Il s’agit de tissus fabriqués à partir de filaments synthétiques ou artificiels, souvent de couleur bleue ou blanche avec lesquels le Maroc s’est illustré aux heures chaudes du Covid-19 dans la confection de masques de protection et à travers la conversion de plusieurs machines à sacs en machines à masques.

L’on se souvient également que l’Association marocaine des fabricants de tissu non tissé (AMFTNT) rassurait sur la production effective de 10 millions de masques par jour, et ce, pour affronter les implications de la pandémie. À titre de rappel, face à la pénurie de masques de protection, le gouvernement avait pris la décision d’intégrer ces

tissus dans la liste des marchandises faisant l’objet de mesures de restrictions quantitatives
à l’importation et à l’exportation. Ce qui imposait aux fabricants d’obtenir une licence pour pouvoir exporter. Saisie par le ministère du Commerce, de l’industrie, de l’économie verte et numérique, l’AMFTNT avait, dans la foulée, procédé à la conversion de plusieurs machines à sacs en machines à masques.

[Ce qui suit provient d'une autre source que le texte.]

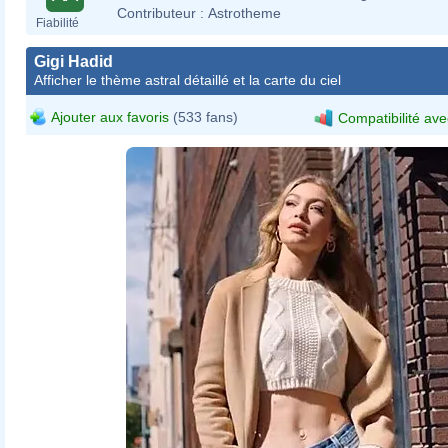
Contributeur :
Astrotheme
Fiabilité
Gigi Hadid
Afficher le thème astral détaillé et la carte du ciel
Ajouter aux favoris
(533 fans)
Compatibilité ave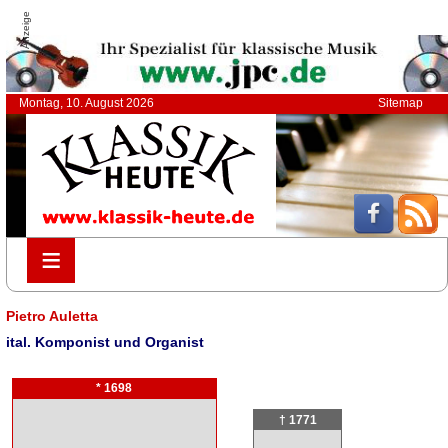
Anzeige
Montag, 10. August 2026
Sitemap
≡
≡
Pietro Auletta
ital. Komponist und Organist
* 1698
† 1771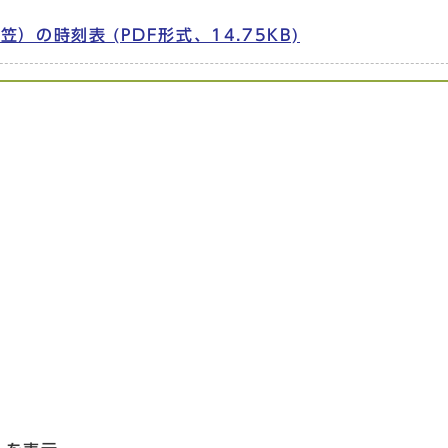
の時刻表 (PDF形式、14.75KB)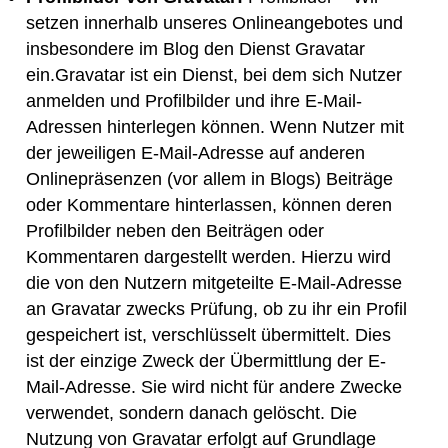
setzen innerhalb unseres Onlineangebotes und
insbesondere im Blog den Dienst Gravatar
ein.Gravatar ist ein Dienst, bei dem sich Nutzer
anmelden und Profilbilder und ihre E-Mail-
Adressen hinterlegen können. Wenn Nutzer mit
der jeweiligen E-Mail-Adresse auf anderen
Onlinepräsenzen (vor allem in Blogs) Beiträge
oder Kommentare hinterlassen, können deren
Profilbilder neben den Beiträgen oder
Kommentaren dargestellt werden. Hierzu wird
die von den Nutzern mitgeteilte E-Mail-Adresse
an Gravatar zwecks Prüfung, ob zu ihr ein Profil
gespeichert ist, verschlüsselt übermittelt. Dies
ist der einzige Zweck der Übermittlung der E-
Mail-Adresse. Sie wird nicht für andere Zwecke
verwendet, sondern danach gelöscht. Die
Nutzung von Gravatar erfolgt auf Grundlage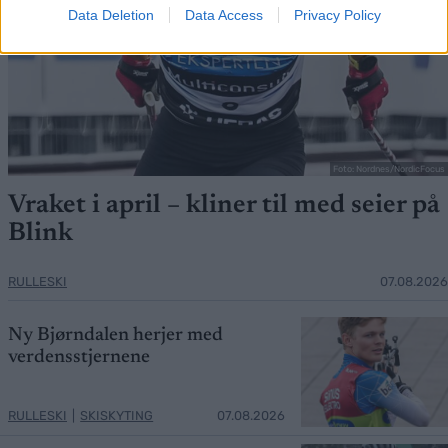
Data Deletion
Data Access
Privacy Policy
Foto: Nordnes/NordicFocus
Vraket i april – kliner til med seier på
Blink
RULLESKI
07.08.2026
Ny Bjørndalen herjer med
verdensstjernene
RULLESKI
|
SKISKYTING
07.08.2026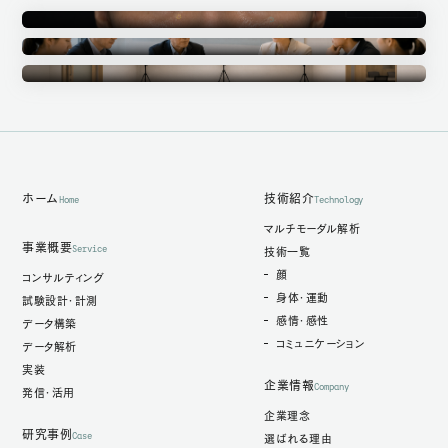
Annotation
アノテーション事業
Ethics Committee
倫理審査委員会
Measurement Studio
計測スタジオ
ホーム
技術紹介
Home
Technology
マルチモーダル解析
事業概要
Service
技術一覧
顔
コンサルティング
身体・運動
試験設計・計測
感情・感性
データ構築
コミュニケーション
データ解析
実装
企業情報
Company
発信・活用
企業理念
研究事例
Case
選ばれる理由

Même si «après, les autorités ont débloqué la situation pour les exportations, il fallait toujours demander une licence. À vrai dire, c’était un document qui n’était pas très difficile à obtenir, vu qu’on prenait les autorisations le jour même», explique Abdelaziz Alazrak, président de l’AMFTNT.

«C’était une question de paperasse, ni plus ni moins !»
Vu les derniers développements de la pandémie, en particulier des niveaux de vaccination et d’immunité acquise, ainsi que de la levée des restrictions sanitaires qui se fait crescendo, les autorités ont jugé opportun de lever la contrainte de présentation de la licence à l’exportation pour les fabricants de tissus non tissés, surtout que «c’était une question de paperasse, ni plus ni moins», nous dit un autre opérateur.

«On a toujours exporté, et cela continue», explique un autre. Il faut dire que le ciblage des exportations fait partie des instruments de la politique commerciale que les pays adoptent afin de protéger les produits sensibles, à l’instar des barrières tarifaires (droits de douane) et non tarifaires (quotas ou contingents tarifaires).

La Douane prend acte
Dans la circulaire n°6330/311 du 30 mai dernier, les services de la Douane intègrent la nouvelle donne. «Le service est informé que l’arrêté du ministre de l’Industrie et du commerce n°1190-20 du 25 avril 2022, modifiant l’arrêté n°1308-94 du 19 Avril 1994 fixant la liste des marchandises faisant l’objet de mesures de restrictions quantitatives à l’importation et à l’exportation est publié au Bulletin officiel n°7092 du 19/5/2022», indique la circulaire.